Uber renforce sa collaboration avec Amazon pour optimiser, en temps réel, la gestion de ses millions de trajets quotidiens. Pour y parvenir, le géant du VTC s’appuie notamment sur les puces Graviton4 et Trainium3 développées par Amazon Web Services.
La puissance de Graviton4 servira à renforcer son infrastructure cloud. Trainium3, quant à elle, servira à améliorer la précision de ses prédictions. Car au cas où vous ne l’auriez pas deviné, il s’agit d’une puce dédiée à l’entraînement de modèles d’intelligence artificielle.
Du côté d’AWS, Rich Geraffo rappelle qu’Uber figure parmi les applications en temps réel les plus exigeantes au monde. Une déclaration qui illustre la solidité du partenariat entre les deux entreprises.
Que mijote Uber avec ces technologies d’Amazon exactement ?
À chaque ouverture de l’application Uber, le système dispose de moins d’une seconde pour prendre trois décisions clés. Quel chauffeur attribuer, quel itinéraire emprunter et dans quel délai ?
Pour nous qui nous contentons de prendre le Uber, cela n’a rien de très difficile. Cependant, comprenez que cette opération est reproduite en simultané et en continu pour des millions d’utilisateurs à l’échelle mondiale.
Or, le système n’a pas la moindre marge d’erreur même lors des pics de demande. Là voilà l’importance des Trip Serving Zones. Ce sont des serveurs dédiés à traiter en temps réel chaque donnée de la plateforme. Qu’il s’agisse de la localisation des chauffeurs, de leur disponibilité ou du calcul des trajets.
Aujourd’hui en revanche, les données à traiter ont massivement augmenté. Alors, Uber a décidé de transférer une part plus importante de ces opérations vers les puces Graviton4.
D’autant qu’elles sont spécialement conçues par Amazon pour ce type de calculs lourds. Uber améliore ainsi sa réactivité, optimise sa consommation d’énergie et supporte sans difficulté les pics d’activité les plus intenses.
En parallèle, l’entreprise explore les capacités de Trainium3. Comme dit tout haut,c’est une puce conçue pour entraîner des modèles d’IA à partir de volumes massifs de données.
Les algorithmes analysent ainsi des millions de trajets et de livraisons afin d’améliorer plusieurs aspects clés de la plateforme. Par exemple, la sélection des chauffeurs, la précision des temps d’arrivée et l’optimisation des options de livraison.

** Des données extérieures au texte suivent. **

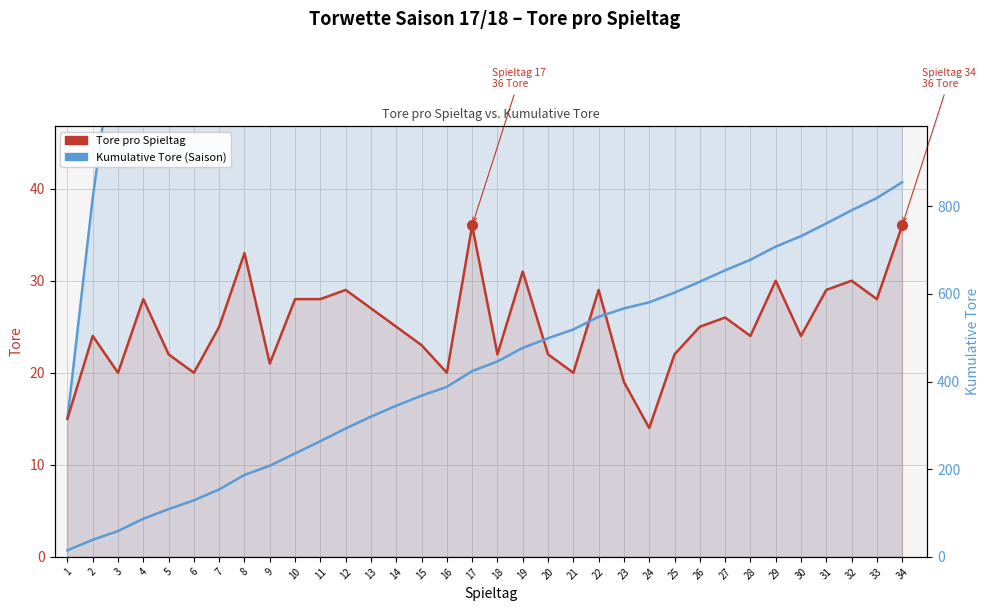

True or false: Kumulative Tore (Saison) and Tore pro Spieltag intersect in this chart.

False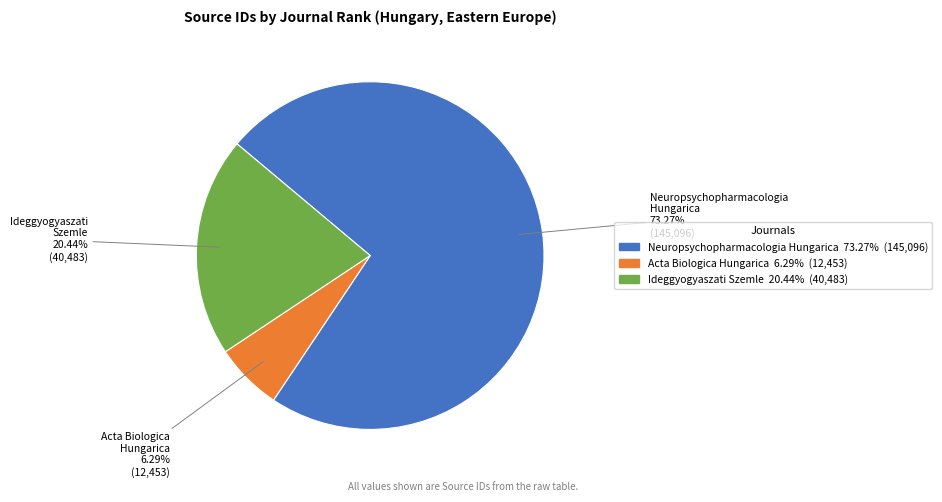

What percentage do Neuropsychopharmacologia Hungarica and Ideggyogyaszati Szemle together represent?

93.7%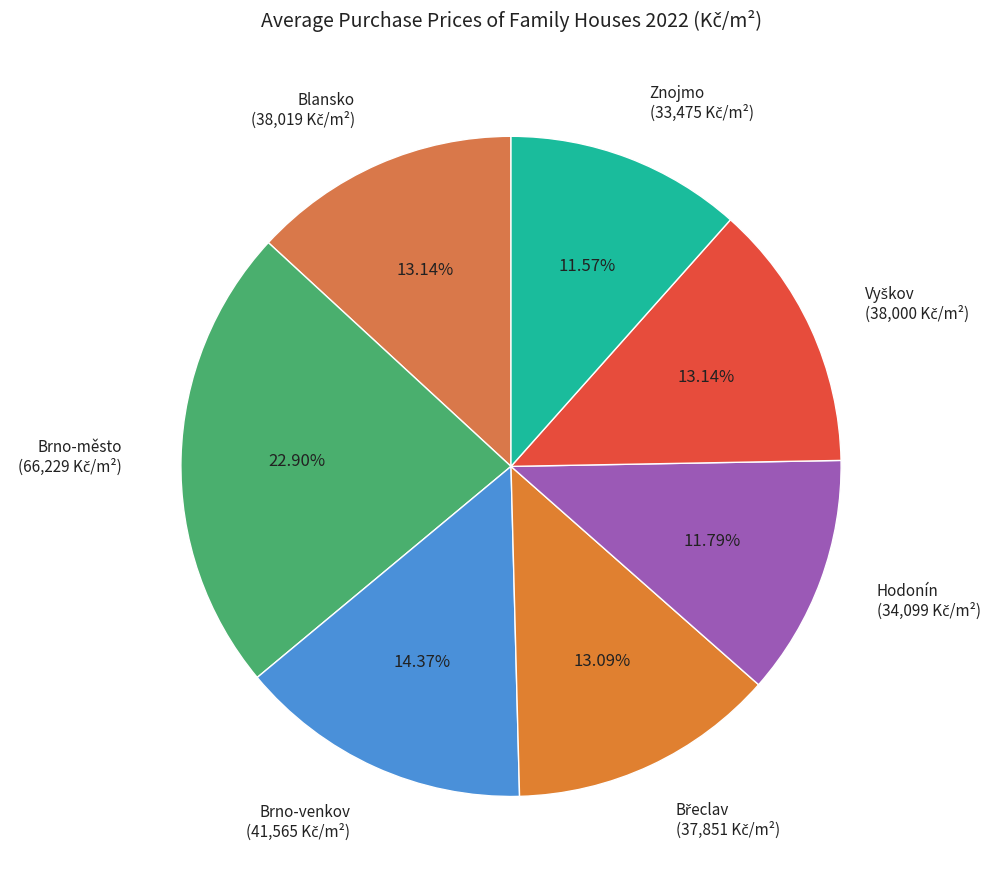

Does any single category account for the majority?

No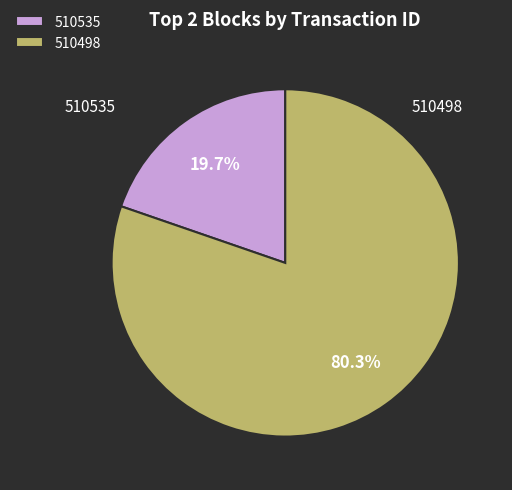

Which category accounts for the majority?

510498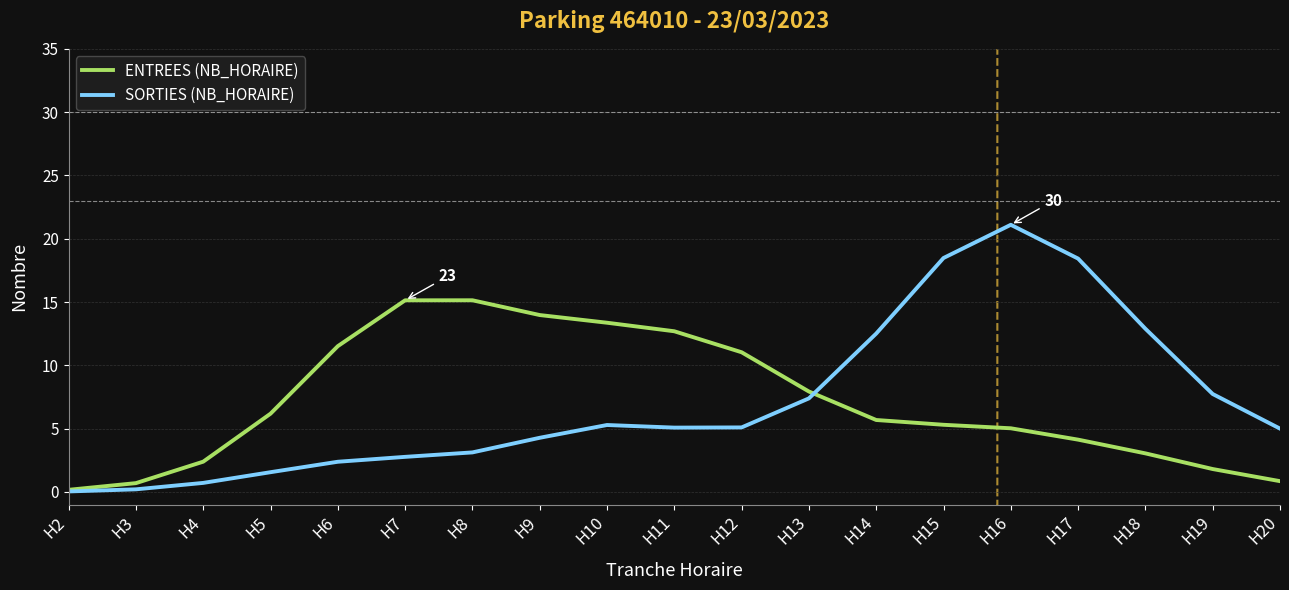

At which category is the sum across all series the highest?

H16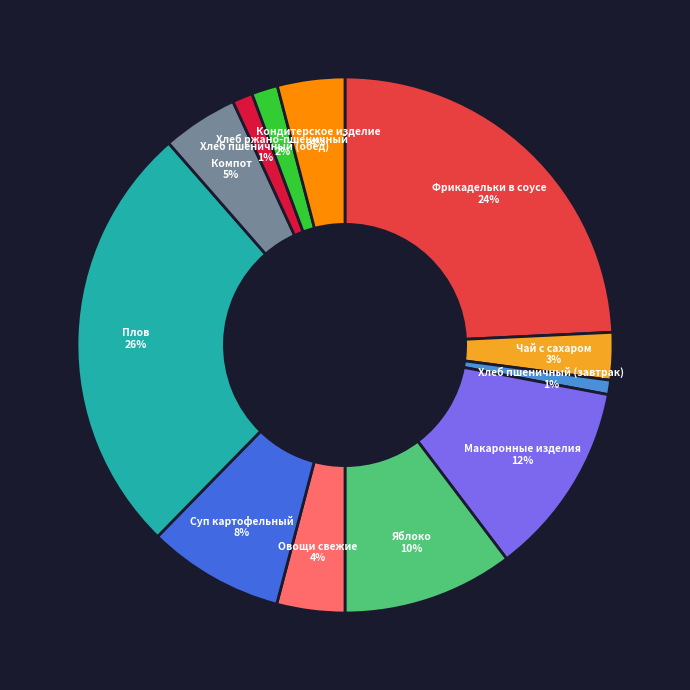

To the nearest percent, what percentage of the pie is Овощи свежие?

4%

Les limites de cette stratégie
Les puces Graviton4 et Trainium3 d’Amazon Web Services promettent de renforcer considérablement l’infrastructure d’Uber, certes. Il serait illusoire de penser qu’elles résolvent tous les défis de la plateforme.
La première question est : ces nouvelles infrastructures pourront-elles réellement supporter les pics de demande extrêmes ? Par exemple, pendant Noël, le Black Friday ou d’autres événements mondiaux ponctuels.
D’ailleurs, AWS lui-même a évoqué ce sujet dans un récent article. Même des architectures conçues pour monter en charge automatiquement peuvent ne pas réagir assez vite lorsque la demande grimpe de façon explosive et dépasse les prévisions.
Or, le billet AWS explique qu’il arrive que le trafic augmente jusqu’à 2 à 25 × le niveau normal. Alors, je me permets de douter.
À cela s’ajoutent les coûts et complexités d’intégration. Migrer une partie importante du traitement vers de nouvelles puces n’est pas une opération triviale. Il faut adapter les algorithmes existants, tester chaque scénario de calcul et assurer la compatibilité avec les systèmes déjà en place.
Ces étapes nécessitent non seulement des ressources financières importantes, mais aussi du temps et une expertise pointue.
Enfin, des défis techniques persistent. L’IA reste tributaire de la qualité et de la fraîcheur des données. Et certaines situations imprévues, comme des accidents ou des embouteillages massifs, restent difficiles à anticiper parfaitement.